Greetings, thanks for the response. The age of the file is less than 8, you can see that by the filename timestamp. So yeah, the lstat would perhaps be attempting to lookup a file that was deleted by the other thread..

sebenste commented 2 years ago

I have seen this occur in the "old" way of scouring as well in LDM 6.13.10 and earlier, but it's now a moot point.

akrherz commented 2 years ago

Perhaps a command line switch could be offered to disable threaded scouring? Or maybe this particular error could be sent to a lower priority log level?

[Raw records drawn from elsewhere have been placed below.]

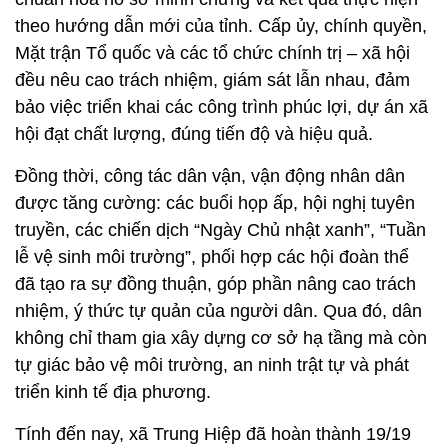
theo hướng dẫn mới của tỉnh. Cấp ủy, chính quyền,
Mặt trận Tổ quốc và các tổ chức chính trị – xã hội
đều nêu cao trách nhiệm, giám sát lẫn nhau, đảm
bảo việc triển khai các công trình phúc lợi, dự án xã
hội đạt chất lượng, đúng tiến độ và hiệu quả.
Đồng thời, công tác dân vận, vận động nhân dân
được tăng cường: các buổi họp ấp, hội nghị tuyên
truyền, các chiến dịch “Ngày Chủ nhật xanh”, “Tuần
lễ vệ sinh môi trường”, phối hợp các hội đoàn thể
đã tạo ra sự đồng thuận, góp phần nâng cao trách
nhiệm, ý thức tự quản của người dân. Qua đó, dân
không chỉ tham gia xây dựng cơ sở hạ tầng mà còn
tự giác bảo vệ môi trường, an ninh trật tự và phát
triển kinh tế địa phương.
Tính đến nay, xã Trung Hiệp đã hoàn thành 19/19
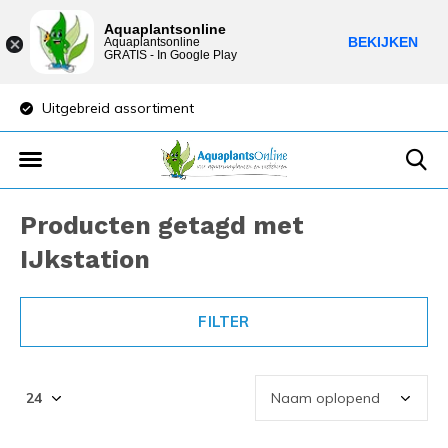
Aquaplantsonline
BEKIJKEN
Aquaplantsonline
GRATIS - In Google Play
Uitgebreid assortiment
Lage verzendkost
Producten getagd met
IJkstation
FILTER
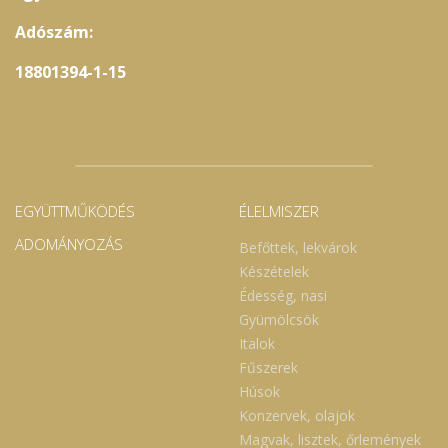
Adószám:
18801394-1-15
EGYÜTTMŰKÖDÉS
ÉLELMISZER
ADOMÁNYOZÁS
Befőttek, lekvárok
Készételek
Édesség, nasi
Gyümölcsök
Italok
Fűszerek
Húsok
Konzervek, olajok
Magvak, lisztek, őrlemények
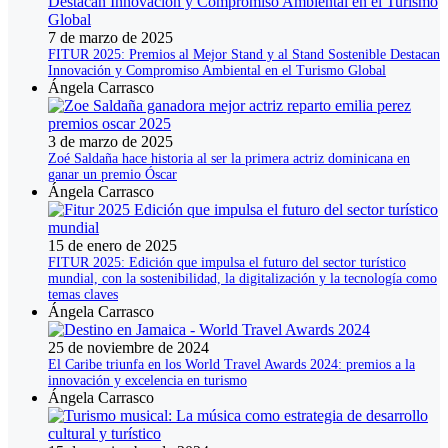
7 de marzo de 2025
FITUR 2025: Premios al Mejor Stand y al Stand Sostenible Destacan
Innovación y Compromiso Ambiental en el Turismo Global
Ángela Carrasco
3 de marzo de 2025
Zoé Saldaña hace historia al ser la primera actriz dominicana en
ganar un premio Óscar
Ángela Carrasco
15 de enero de 2025
FITUR 2025: Edición que impulsa el futuro del sector turístico
mundial, con la sostenibilidad, la digitalización y la tecnología como
temas claves
Ángela Carrasco
25 de noviembre de 2024
El Caribe triunfa en los World Travel Awards 2024: premios a la
innovación y excelencia en turismo
Ángela Carrasco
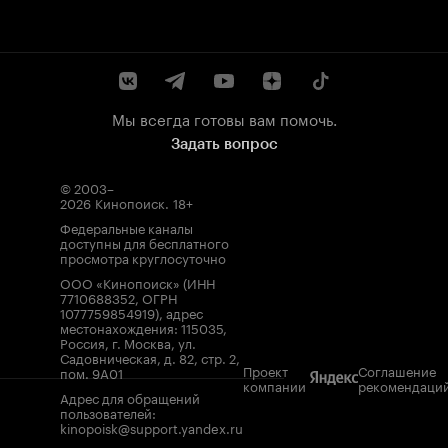
Мы всегда готовы вам помочь.
Задать вопрос
© 2003–
2026
Кинопоиск
.
18+
Федеральные каналы
доступны для бесплатного
просмотра круглосуточно
ООО «Кинопоиск» (ИНН
7710688352, ОГРН
1077759854919), адрес
местонахождения: 115035,
Россия, г. Москва, ул.
Садовническая, д. 82, стр. 2,
Проект
Соглашение
пом. 9А01
компании
рекомендаци
Адрес для обращений
пользователей:
kinopoisk@support.yandex.ru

mustbei commented 2 years ago

The new scour program spawns as many threads as there are directory entries (in scour.conf.) Therefore, to make it mono-threaded (without code change) it suffices to provide one directory entry at a time (to ensure non-concurrency.) It is also possible to enforce sequentiality with minor code change and a switch if warranted. Setting this error to a lower priority log level is also possible and only requires minimum code change.

semmerson commented 2 years ago

@akrherz Or one could modify their scour(1) configuration-file to avoid overlapping entries.

akrherz commented 2 years ago

@akrherz Or one could modify their scour(1) configuration-file to avoid overlapping entries.

Agreed, but that is brittle as I may add a new folder and forget to add a custom entry for it and very annoying as I have to add one entry for each sub-folder. Additionally, overlapping entries make total sense in my mind.

I have a blanket policy for anything in /data/gempak being at most 10 days old and then anything in /data/gempak/nexrad being at most 2 days old.